Mémoire sur un bas-relief mithriaque, qui a été découvert à Vienne (Isère)
This memoir by Félix Lajard examines a Mithraic bas-relief discovered in 1830 during earthworks in the city of Vienne (Isère). Two fragments of a broken Roman relief were unearthed on private property near previously identified ancient structures. An initial report attributed the monument to the cult of Janus, but Lajard argues that this identification is incorrect and that the relief belongs instead to the Roman cult of Mithras, despite presenting features not previously attested on Mithraic reliefs.
To clarify the matter, Lajard travelled to Vienne to inspect both the fragments and their archaeological context. Together with local scholars, he observed that nearby remains correspond to a small underground vaulted structure, likely a mithraeum. The relief appears to have been forcibly removed and deliberately broken, probably during the late antique destruction of pagan sanctuaries. From the surviving fragments, Lajard reconstructs the original dimensions of the monument and notes that it was carved in a non-local limestone, suggesting importation from southern regions of Gaul.

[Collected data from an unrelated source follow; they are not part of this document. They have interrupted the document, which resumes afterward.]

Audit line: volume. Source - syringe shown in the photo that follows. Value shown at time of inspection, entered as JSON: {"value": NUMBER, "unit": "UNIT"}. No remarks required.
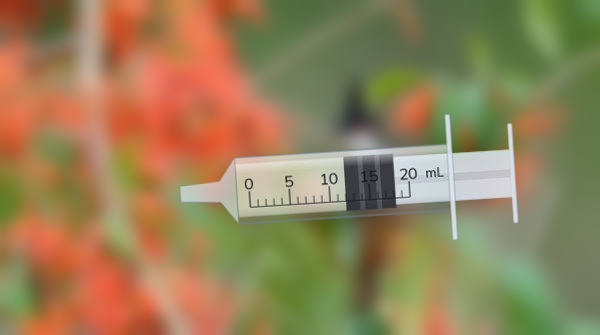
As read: {"value": 12, "unit": "mL"}
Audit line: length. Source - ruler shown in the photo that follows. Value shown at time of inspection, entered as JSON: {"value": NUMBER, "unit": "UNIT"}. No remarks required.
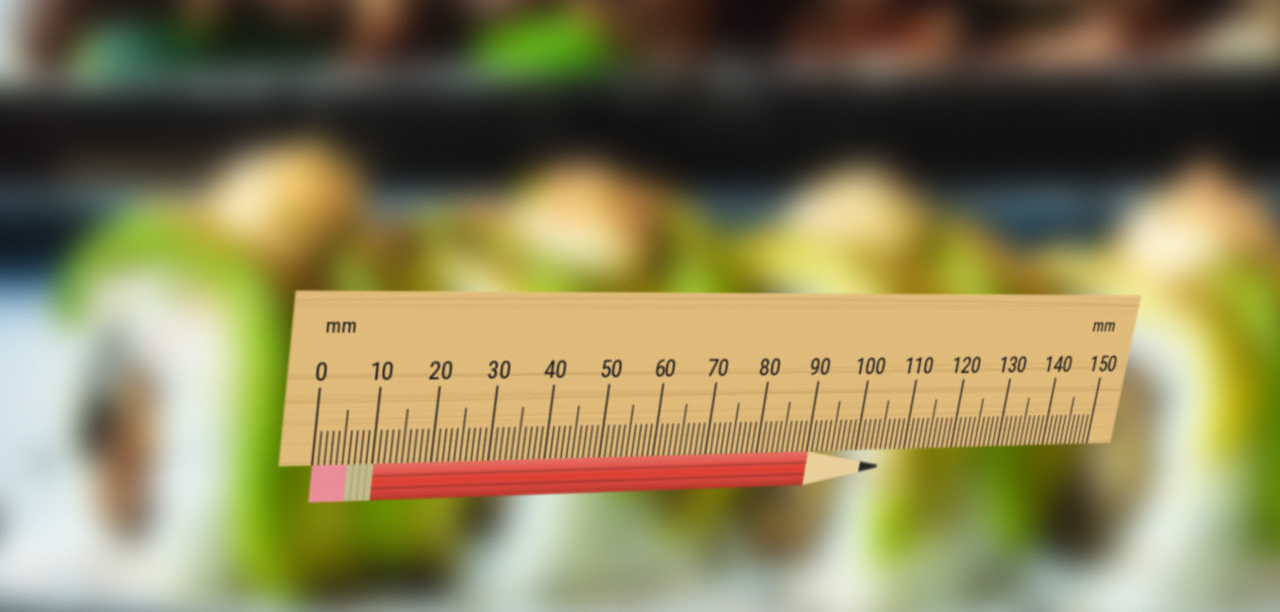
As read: {"value": 105, "unit": "mm"}
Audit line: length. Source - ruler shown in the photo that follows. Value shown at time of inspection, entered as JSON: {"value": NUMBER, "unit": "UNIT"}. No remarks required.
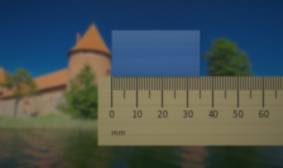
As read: {"value": 35, "unit": "mm"}
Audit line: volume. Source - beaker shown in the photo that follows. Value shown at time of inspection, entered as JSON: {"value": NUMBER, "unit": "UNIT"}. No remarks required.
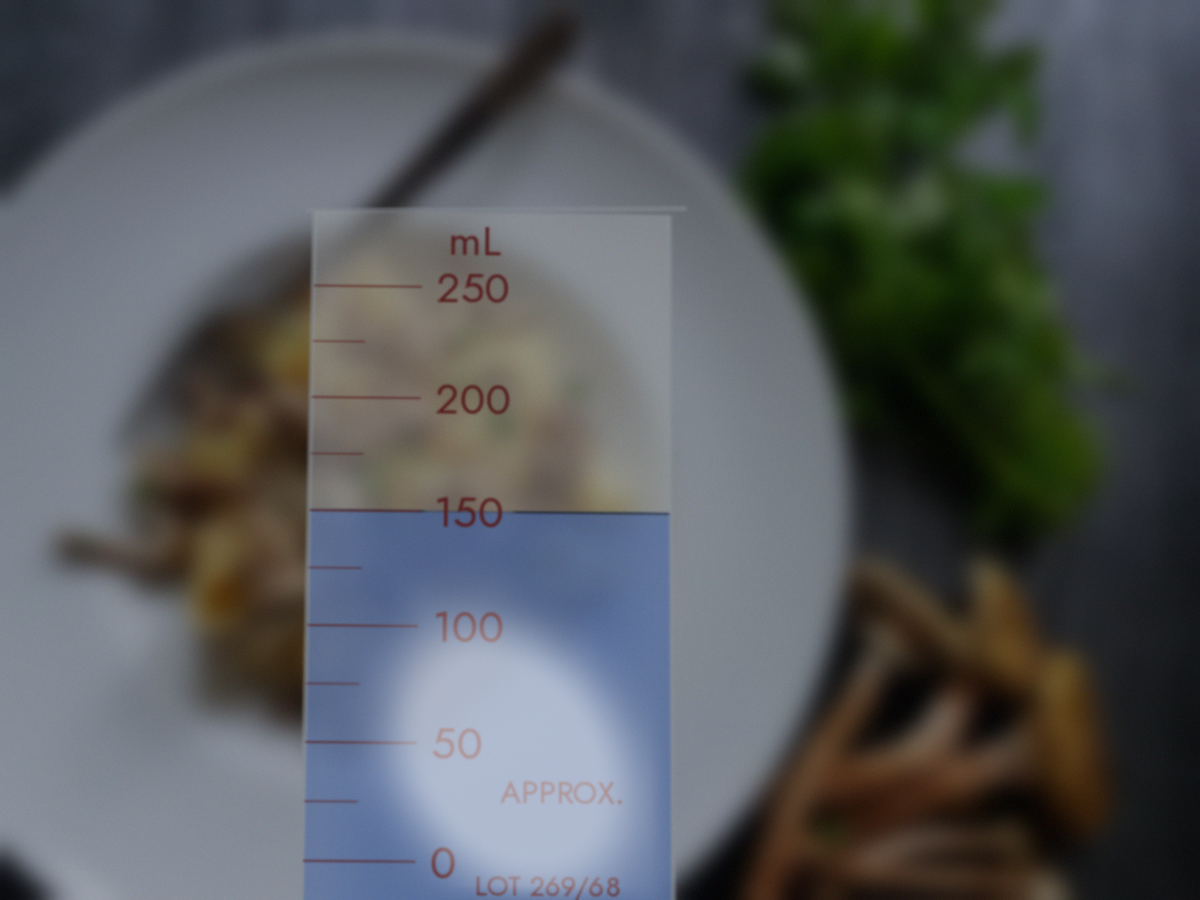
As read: {"value": 150, "unit": "mL"}
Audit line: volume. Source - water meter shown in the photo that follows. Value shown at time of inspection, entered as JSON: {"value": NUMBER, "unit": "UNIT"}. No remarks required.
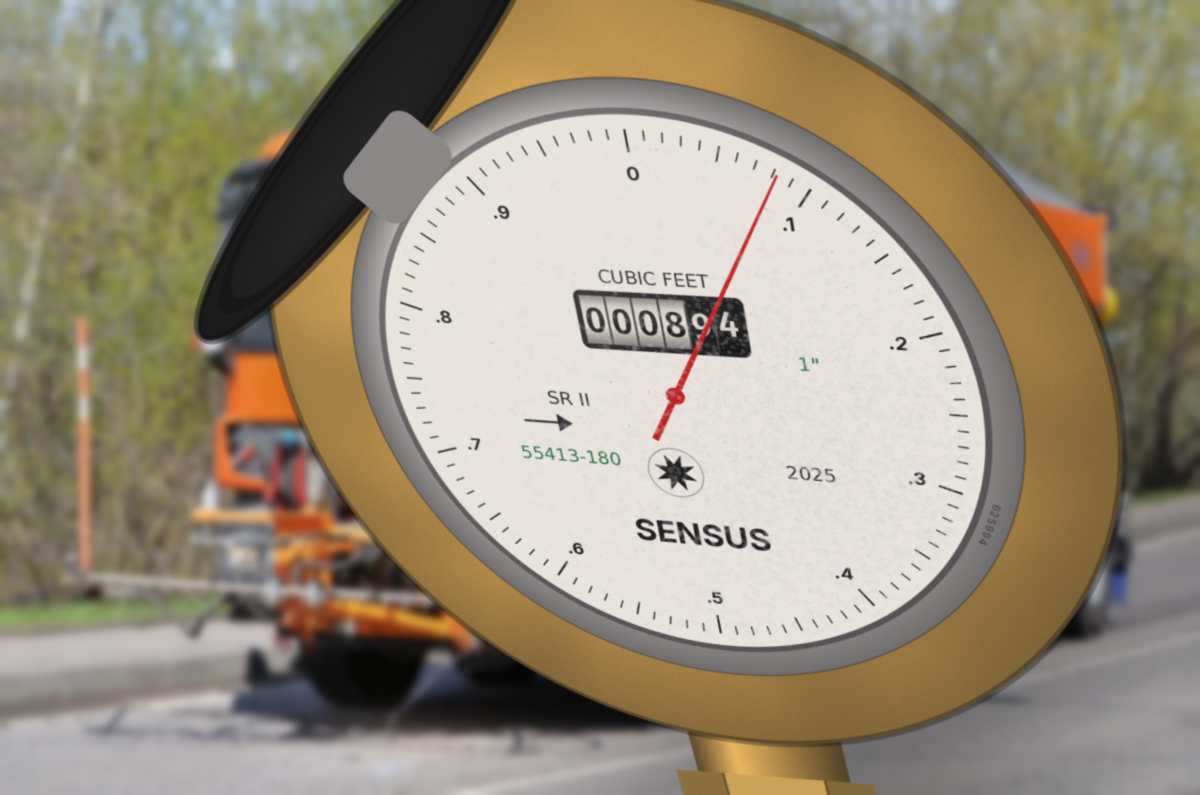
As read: {"value": 894.08, "unit": "ft³"}
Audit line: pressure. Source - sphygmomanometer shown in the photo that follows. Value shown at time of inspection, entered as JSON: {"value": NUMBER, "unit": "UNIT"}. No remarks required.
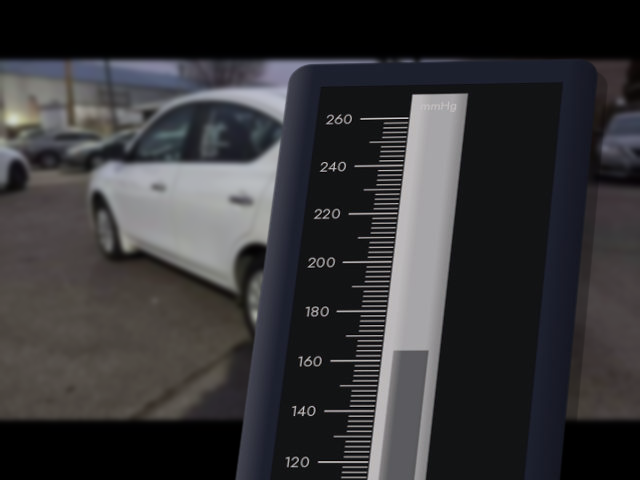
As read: {"value": 164, "unit": "mmHg"}
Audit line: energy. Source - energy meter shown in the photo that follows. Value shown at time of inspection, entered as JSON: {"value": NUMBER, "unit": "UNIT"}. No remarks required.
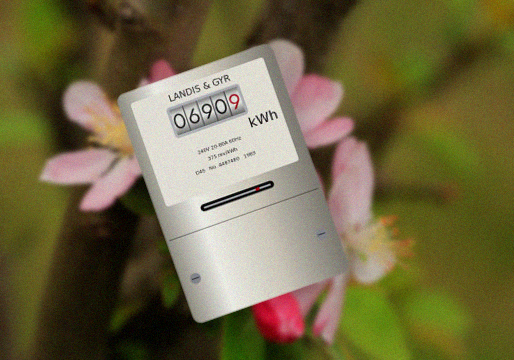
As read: {"value": 690.9, "unit": "kWh"}
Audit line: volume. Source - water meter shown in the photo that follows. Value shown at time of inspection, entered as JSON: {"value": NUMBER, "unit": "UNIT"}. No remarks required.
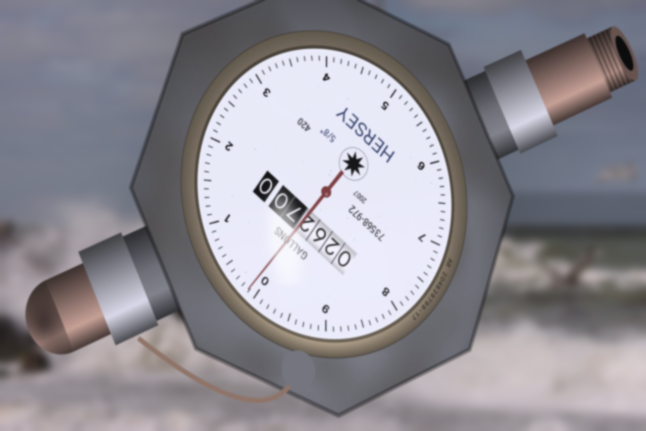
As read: {"value": 262700.1, "unit": "gal"}
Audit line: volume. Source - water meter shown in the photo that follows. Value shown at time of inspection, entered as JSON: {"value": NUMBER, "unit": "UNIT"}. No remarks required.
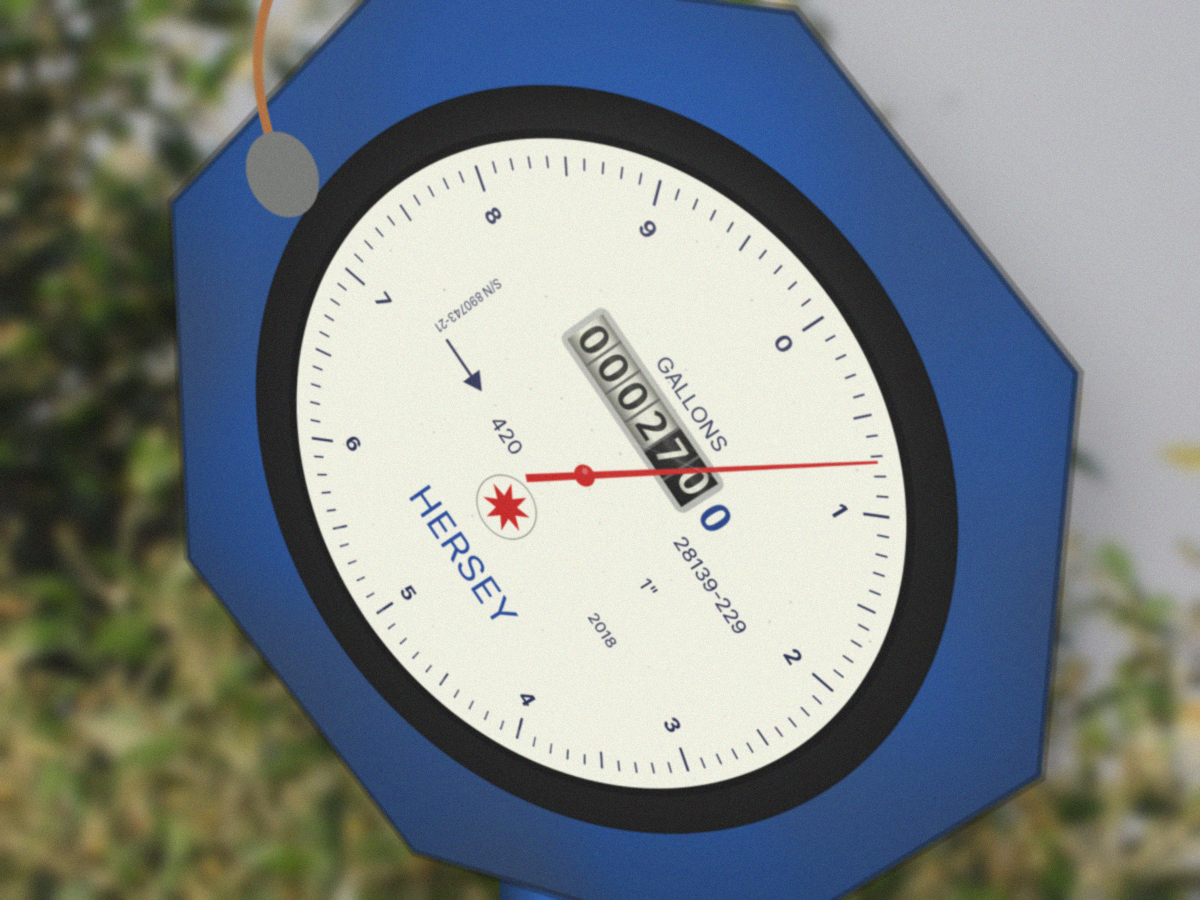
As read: {"value": 2700.7, "unit": "gal"}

The preserved imagery includes a lion-headed, winged figure entwined by a serpent, holding keys, flanked by altars and subsidiary figures. Lajard situates this iconography within the broader corpus of Roman representations of lion-headed deities associated with Mithraism, comparing the Vienne relief with earlier finds known from Rome and elsewhere. He emphasizes the uniqueness of the composition, particularly the association of the lion-headed figure with paired subsidiary groups, and treats the monument as significant evidence for the diversity of Mithraic imagery in the Roman world.